**WHAT YOU HAVE TO DO**
Please copy all of the data that follows exactly, leaving any pictures out.

---*---

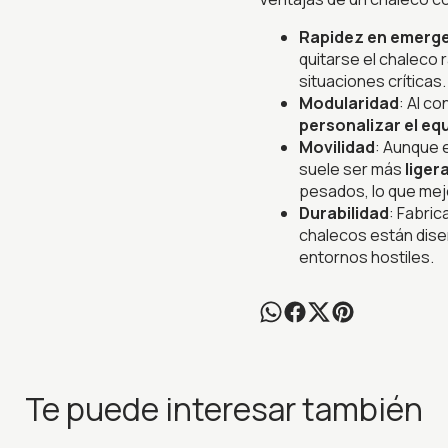
Rapidez en emerg
quitarse el chaleco 
situaciones críticas.
Modularidad
: Al c
personalizar el eq
Movilidad
: Aunque 
suele ser más
liger
pesados, lo que mej
Durabilidad
: Fabric
chalecos están dise
entornos hostiles.
Te puede interesar también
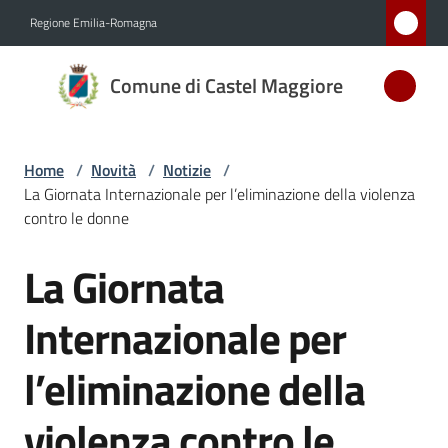
Vai al contenuto
Vai alla navigazione
Vai al footer
Regione Emilia-Romagna
Comune
Comune di Castel Maggiore
di Castel
Maggiore
MEDAGLIA
Home
/
Novità
/
Notizie
/
D'ARGENTO
La Giornata Internazionale per l’eliminazione della violenza
AL MERITO
contro le donne
CIVILE
La Giornata
Salta al contenuto
Amministrazione
Internazionale per
Novità
l’eliminazione della
Menu selezionato
Servizi
violenza contro le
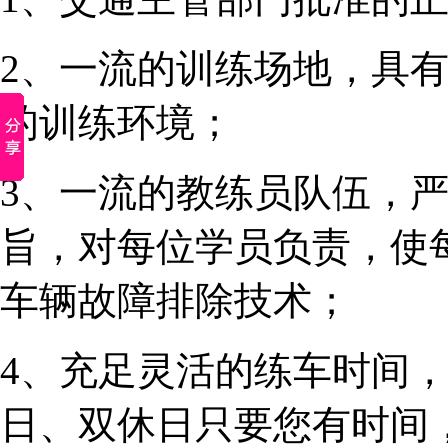
2、一流的训练场地，具
的训练环境；
3、一流的教练员队伍，
旨，对每位学员负责，使
车辆故障排除技术；
4、充足灵活的练车时间，早
日、双休日只要您有时间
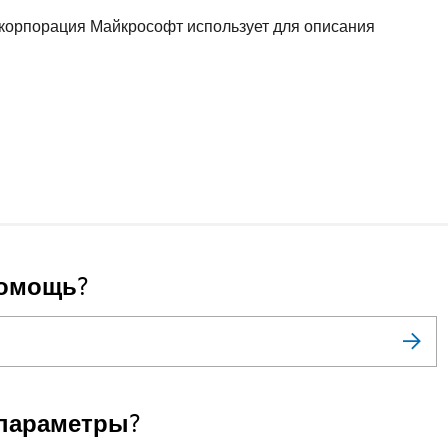
 корпорация Майкрософт использует для описания
помощь?
параметры?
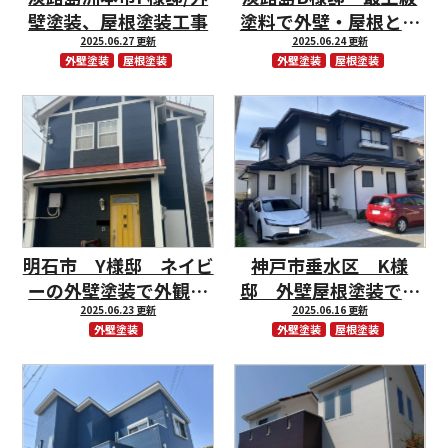
壁塗装、屋根塗装工事
塗料で外壁・屋根とも
2025.06.27 更新
に耐久性抜群のお家に
2025.06.24 更新
外壁塗装
屋根塗装
外壁塗装
屋根塗装
仕上がりました！
明石市 Y様邸 ネイビ
神戸市垂水区 K様
ーの外壁塗装で外観一
邸 外壁屋根塗装で外
新しました♪
2025.06.23 更新
観一新しました♪
2025.06.16 更新
外壁塗装
外壁塗装
屋根塗装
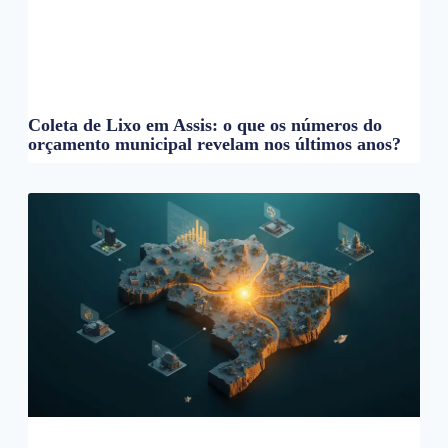
Coleta de Lixo em Assis: o que os números do
orçamento municipal revelam nos últimos anos?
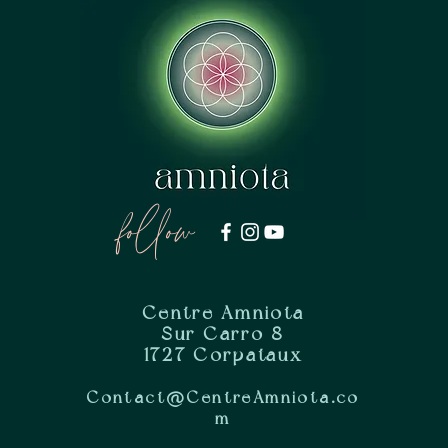
follow
Centre Amniota
Sur Carro 8
1727 Corpataux
Contact@CentreAmniota.co
m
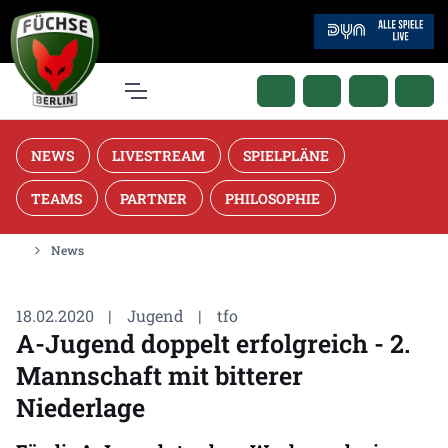
NEWS
LIVESTREAM
SPIELPLÄNE
TEAMS
PARTNER
PHILOSOPHIE
News
18.02.2020
|
Jugend
|
tfo
A-Jugend doppelt erfolgreich - 2.
Mannschaft mit bitterer
Niederlage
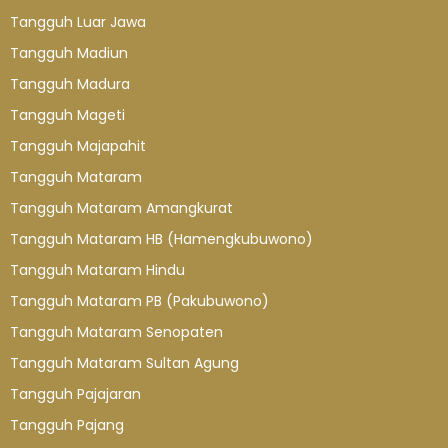
Tangguh Luar Jawa
Tangguh Madiun
Tangguh Madura
Tangguh Mageti
Tangguh Majapahit
Tangguh Mataram
Tangguh Mataram Amangkurat
Tangguh Mataram HB (Hamengkubuwono)
Tangguh Mataram Hindu
Tangguh Mataram PB (Pakubuwono)
Tangguh Mataram Senopaten
Tangguh Mataram Sultan Agung
Tangguh Pajajaran
Tangguh Pajang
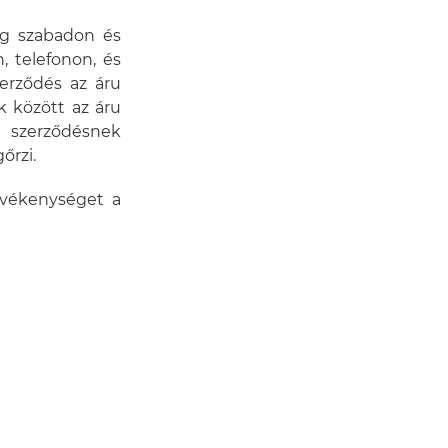
ig szabadon és
, telefonon, és
zerződés az áru
k között az áru
t szerződésnek
őrzi.
evékenységet a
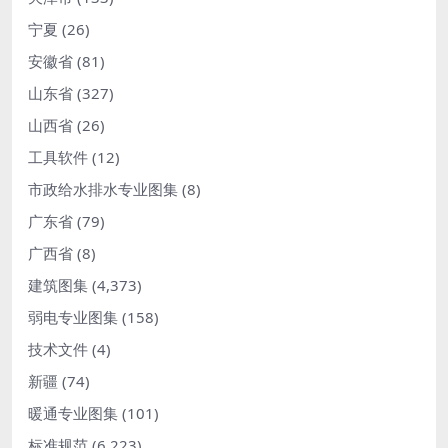
宁夏
(26)
安徽省
(81)
山东省
(327)
山西省
(26)
工具软件
(12)
市政给水排水专业图集
(8)
广东省
(79)
广西省
(8)
建筑图集
(4,373)
弱电专业图集
(158)
技术文件
(4)
新疆
(74)
暖通专业图集
(101)
标准规范
(6,223)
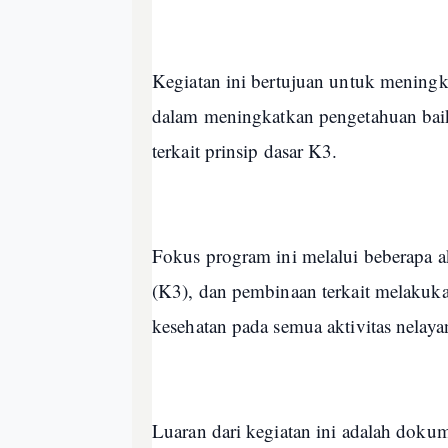
Kegiatan ini bertujuan untuk meningk
dalam meningkatkan pengetahuan baik 
terkait prinsip dasar K3.
Fokus program ini melalui beberapa a
(K3), dan pembinaan terkait melakuka
kesehatan pada semua aktivitas nelay
Luaran dari kegiatan ini adalah doku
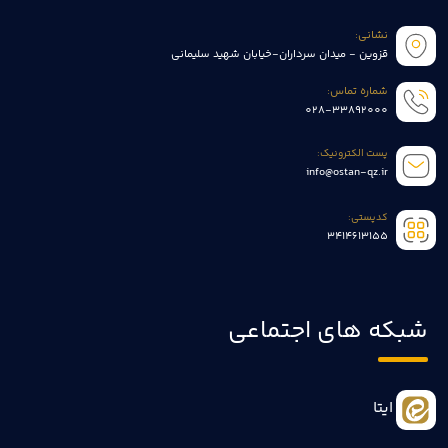
نشانی:
قزوین - میدان سرداران-خیابان شهید سلیمانی
شماره تماس:
028-33892000
پست الکترونیک:
info@ostan-qz.ir
کدپستی:
3414613155
شبکه های اجتماعی
ایتا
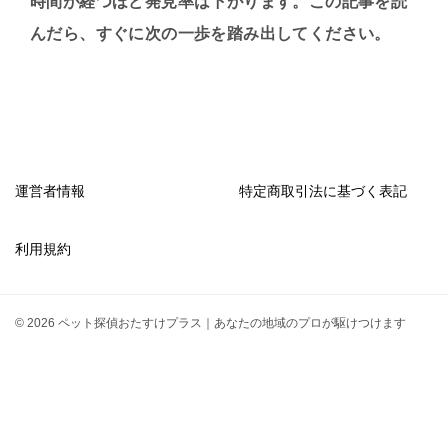
時間が経つほど発見率は下がります。この記事を読
んだら、すぐに次の一歩を踏み出してください。
運営者情報
特定商取引法に基づく表記
利用規約
© 2026 ペット探偵おたすけプラス｜あなたの地域のプロが駆けつけます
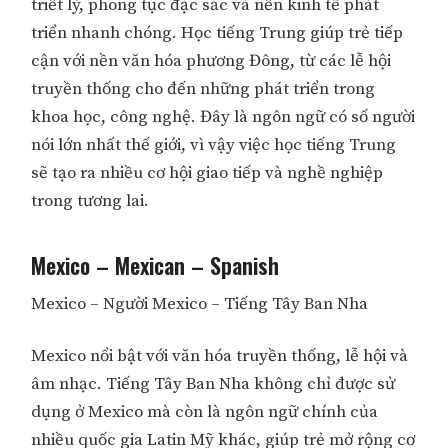
triết lý, phong tục đặc sắc và nền kinh tế phát
triển nhanh chóng. Học tiếng Trung giúp trẻ tiếp
cận với nền văn hóa phương Đông, từ các lễ hội
truyền thống cho đến những phát triển trong
khoa học, công nghệ. Đây là ngôn ngữ có số người
nói lớn nhất thế giới, vì vậy việc học tiếng Trung
sẽ tạo ra nhiều cơ hội giao tiếp và nghề nghiệp
trong tương lai.
Mexico – Mexican – Spanish
Mexico – Người Mexico – Tiếng Tây Ban Nha
Mexico nổi bật với văn hóa truyền thống, lễ hội và
âm nhạc. Tiếng Tây Ban Nha không chỉ được sử
dụng ở Mexico mà còn là ngôn ngữ chính của
nhiều quốc gia Latin Mỹ khác, giúp trẻ mở rộng cơ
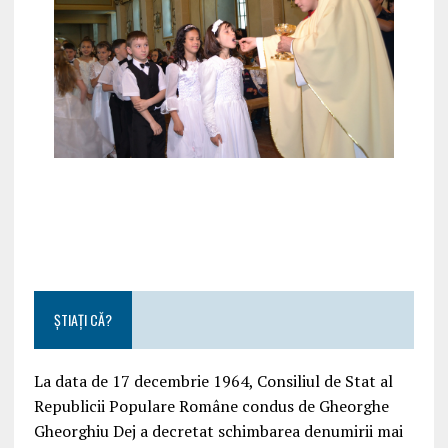
ȘTIAȚI CĂ?
La data de 17 decembrie 1964, Consiliul de Stat al
Republicii Populare Române condus de Gheorghe
Gheorghiu Dej a decretat schimbarea denumirii mai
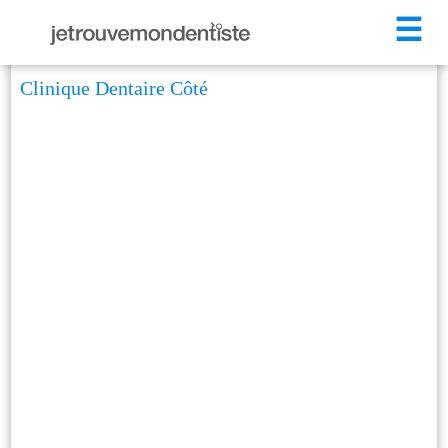
☰
Clinique Dentaire Côté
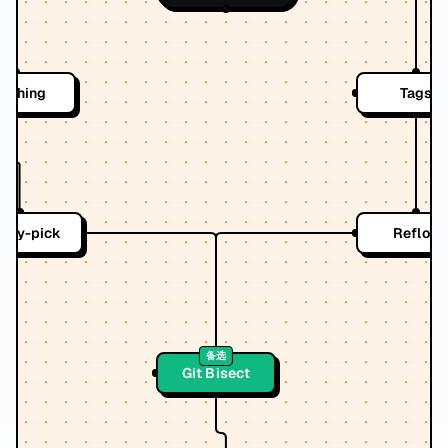
tashing
Tags
erry-pick
Reflog
备选
Git Bisect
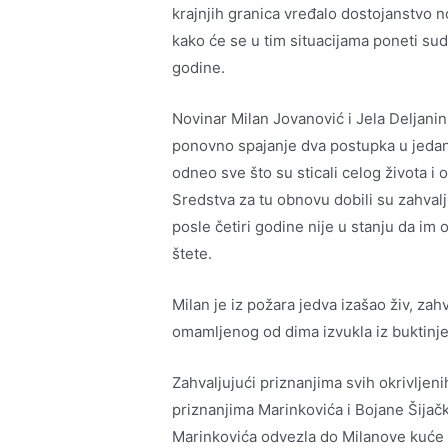
krajnjih granica vređalo dostojanstvo 
kako će se u tim situacijama poneti sud
godine.
Novinar Milan Jovanović i Jela Deljanin
ponovno spajanje dva postupka u jedan
odneo sve što su sticali celog života i
Sredstva za tu obnovu dobili su zahvalj
posle četiri godine nije u stanju da i
štete.
Milan je iz požara jedva izašao živ, zahva
omamljenog od dima izvukla iz buktinje
Zahvaljujući priznanjima svih okrivljeni
priznanjima Marinkovića i Bojane Šijačk
Marinkovića odvezla do Milanove kuće i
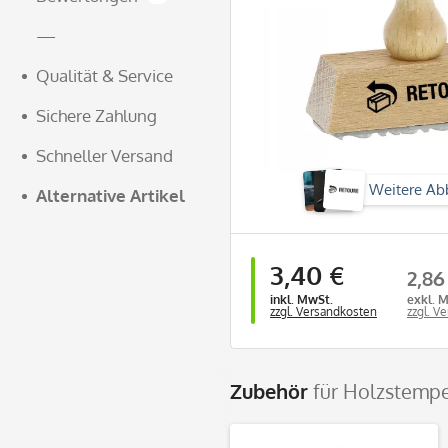
—
Qualität & Service
Sichere Zahlung
Schneller Versand
Weitere Ab
Alternative Artikel
3,40 €
2,86
inkl. MwSt.
exkl. 
zzgl. Versandkosten
zzgl. V
Zubehör
für Holzstemp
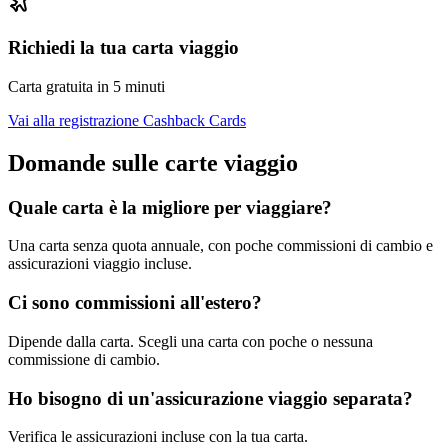
Richiedi la tua carta viaggio
Carta gratuita in 5 minuti
Vai alla registrazione Cashback Cards
Domande sulle carte viaggio
Quale carta è la migliore per viaggiare?
Una carta senza quota annuale, con poche commissioni di cambio e
assicurazioni viaggio incluse.
Ci sono commissioni all'estero?
Dipende dalla carta. Scegli una carta con poche o nessuna
commissione di cambio.
Ho bisogno di un'assicurazione viaggio separata?
Verifica le assicurazioni incluse con la tua carta.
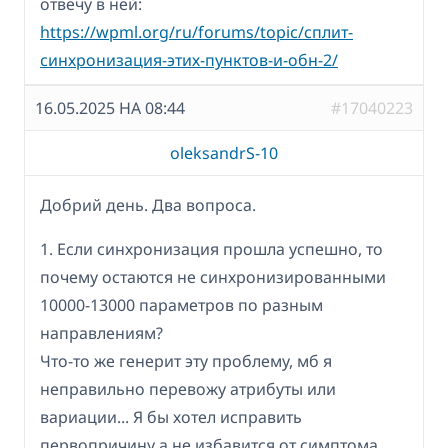
отвечу в ней:
https://wpml.org/ru/forums/topic/сплит-
cинхронизация-этих-пунктов-и-обн-2/
16.05.2025 НА 08:44
#17040223
oleksandrS-10
Добрий день. Два вопроса.
1. Если синхронизация прошла успешно, то
почему остаются не синхронизированными
10000-13000 параметров по разным
направлениям?
Что-то же генерит эту проблему, мб я
неправильно перевожу атрибуты или
вариации... Я бы хотел исправить
первопричину а не избавится от симптома.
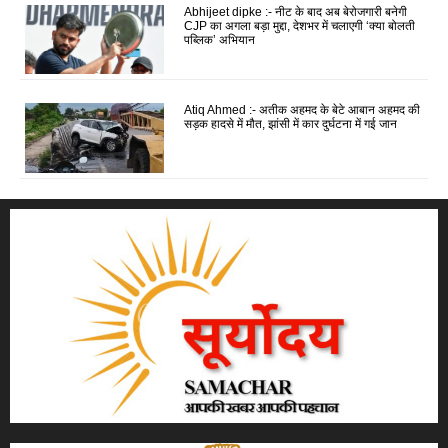
Abhijeet dipke :- नीट के बाद अब बेरोजगारी बनेगी
CJP का अगला बड़ा मुद्दा, देशभर में चलाएगी ‘क्या बोलती
पब्लिक’ अभियान
Atiq Ahmed :- अतीक अहमद के बेटे आबान अहमद की
सड़क हादसे में मौत, झांसी में कार दुर्घटना में गई जान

---*---

**EXPECTED ANSWER**
Rapidez en emerg
quitarse el chaleco 
situaciones críticas.
Modularidad
: Al c
personalizar el eq
Movilidad
: Aunque 
suele ser más
liger
pesados, lo que mej
Durabilidad
: Fabric
chalecos están dise
entornos hostiles.
Te puede interesar también
Vai al contenuto
Vai alla navigazione
Vai al footer
Regione Emilia-Romagna
Comune
Comune di Castel Maggiore
di Castel
Maggiore
MEDAGLIA
Home
/
Novità
/
Notizie
/
D'ARGENTO
La Giornata Internazionale per l’eliminazione della violenza
AL MERITO
contro le donne
CIVILE
La Giornata
Salta al contenuto
Amministrazione
Internazionale per
Novità
l’eliminazione della
Menu selezionato
Servizi
violenza contro le
2、一流的训练场地，具
的训练环境；
3、一流的教练员队伍，
旨，对每位学员负责，使
车辆故障排除技术；
4、充足灵活的练车时间，早
日、双休日只要您有时间
 корпорация Майкрософт использует для описания
помощь?
параметры?
壁塗装、屋根塗装工事
塗料で外壁・屋根とも
2025.06.27 更新
に耐久性抜群のお家に
2025.06.24 更新
外壁塗装
屋根塗装
外壁塗装
屋根塗装
仕上がりました！
明石市 Y様邸 ネイビ
神戸市垂水区 K様
ーの外壁塗装で外観一
邸 外壁屋根塗装で外
新しました♪
2025.06.23 更新
観一新しました♪
2025.06.16 更新
外壁塗装
外壁塗装
屋根塗装
Coleta de Lixo em Assis: o que os números do
orçamento municipal revelam nos últimos anos?
follow
Centre Amniota
Sur Carro 8
1727 Corpataux
Contact@CentreAmniota.co
m
NEWS
LIVESTREAM
SPIELPLÄNE
TEAMS
PARTNER
PHILOSOPHIE
News
18.02.2020
|
Jugend
|
tfo
A-Jugend doppelt erfolgreich - 2.
Mannschaft mit bitterer
Niederlage
Tangguh Luar Jawa
Tangguh Madiun
Tangguh Madura
Tangguh Mageti
Tangguh Majapahit
Tangguh Mataram
Tangguh Mataram Amangkurat
Tangguh Mataram HB (Hamengkubuwono)
Tangguh Mataram Hindu
Tangguh Mataram PB (Pakubuwono)
Tangguh Mataram Senopaten
Tangguh Mataram Sultan Agung
Tangguh Pajajaran
Tangguh Pajang
ig szabadon és
, telefonon, és
zerződés az áru
k között az áru
t szerződésnek
őrzi.
evékenységet a
宁夏
(26)
安徽省
(81)
山东省
(327)
山西省
(26)
工具软件
(12)
市政给水排水专业图集
(8)
广东省
(79)
广西省
(8)
建筑图集
(4,373)
弱电专业图集
(158)
技术文件
(4)
新疆
(74)
暖通专业图集
(101)
标准规范
(6,223)
Kegiatan ini bertujuan untuk meningk
dalam meningkatkan pengetahuan baik 
terkait prinsip dasar K3.
Fokus program ini melalui beberapa a
(K3), dan pembinaan terkait melakuka
kesehatan pada semua aktivitas nelay
Luaran dari kegiatan ini adalah doku
نشانی:
قزوین - میدان سرداران-خیابان شهید سلیمانی
شماره تماس:
028-33892000
پست الکترونیک:
info@ostan-qz.ir
کدپستی:
3414613155
شبکه های اجتماعی
ایتا
時間が経つほど発見率は下がります。この記事を読
んだら、すぐに次の一歩を踏み出してください。
運営者情報
特定商取引法に基づく表記
利用規約
© 2026 ペット探偵おたすけプラス｜あなたの地域のプロが駆けつけます
triết lý, phong tục đặc sắc và nền kinh tế phát
triển nhanh chóng. Học tiếng Trung giúp trẻ tiếp
cận với nền văn hóa phương Đông, từ các lễ hội
truyền thống cho đến những phát triển trong
khoa học, công nghệ. Đây là ngôn ngữ có số người
nói lớn nhất thế giới, vì vậy việc học tiếng Trung
sẽ tạo ra nhiều cơ hội giao tiếp và nghề nghiệp
trong tương lai.
Mexico – Mexican – Spanish
Mexico – Người Mexico – Tiếng Tây Ban Nha
Mexico nổi bật với văn hóa truyền thống, lễ hội và
âm nhạc. Tiếng Tây Ban Nha không chỉ được sử
dụng ở Mexico mà còn là ngôn ngữ chính của
nhiều quốc gia Latin Mỹ khác, giúp trẻ mở rộng cơ
ȘTIAȚI CĂ?
La data de 17 decembrie 1964, Consiliul de Stat al
Republicii Populare Române condus de Gheorghe
Gheorghiu Dej a decretat schimbarea denumirii mai
☰
Clinique Dentaire Côté
tashing
Tags
erry-pick
Reflog
备选
Git Bisect
krajnjih granica vređalo dostojanstvo 
kako će se u tim situacijama poneti sud
godine.
Novinar Milan Jovanović i Jela Deljanin
ponovno spajanje dva postupka u jedan
odneo sve što su sticali celog života i
Sredstva za tu obnovu dobili su zahvalj
posle četiri godine nije u stanju da i
štete.
Milan je iz požara jedva izašao živ, zahva
omamljenog od dima izvukla iz buktinje
Zahvaljujući priznanjima svih okrivljeni
priznanjima Marinkovića i Bojane Šijačk
Marinkovića odvezla do Milanove kuće i
—
Qualität & Service
Sichere Zahlung
Schneller Versand
Weitere Ab
Alternative Artikel
3,40 €
2,86
inkl. MwSt.
exkl. 
zzgl. Versandkosten
zzgl. V
Zubehör
für Holzstemp
Richiedi la tua carta viaggio
Carta gratuita in 5 minuti
Vai alla registrazione Cashback Cards
Domande sulle carte viaggio
Quale carta è la migliore per viaggiare?
Una carta senza quota annuale, con poche commissioni di cambio e
assicurazioni viaggio incluse.
Ci sono commissioni all'estero?
Dipende dalla carta. Scegli una carta con poche o nessuna
commissione di cambio.
Ho bisogno di un'assicurazione viaggio separata?
Verifica le assicurazioni incluse con la tua carta.
отвечу в ней:
https://wpml.org/ru/forums/topic/сплит-
cинхронизация-этих-пунктов-и-обн-2/
16.05.2025 НА 08:44
#17040223
oleksandrS-10
Добрий день. Два вопроса.
1. Если синхронизация прошла успешно, то
почему остаются не синхронизированными
10000-13000 параметров по разным
направлениям?
Что-то же генерит эту проблему, мб я
неправильно перевожу атрибуты или
вариации... Я бы хотел исправить
первопричину а не избавится от симптома.
Abhijeet dipke :- नीट के बाद अब बेरोजगारी बनेगी
CJP का अगला बड़ा मुद्दा, देशभर में चलाएगी ‘क्या बोलती
पब्लिक’ अभियान
Atiq Ahmed :- अतीक अहमद के बेटे आबान अहमद की
सड़क हादसे में मौत, झांसी में कार दुर्घटना में गई जान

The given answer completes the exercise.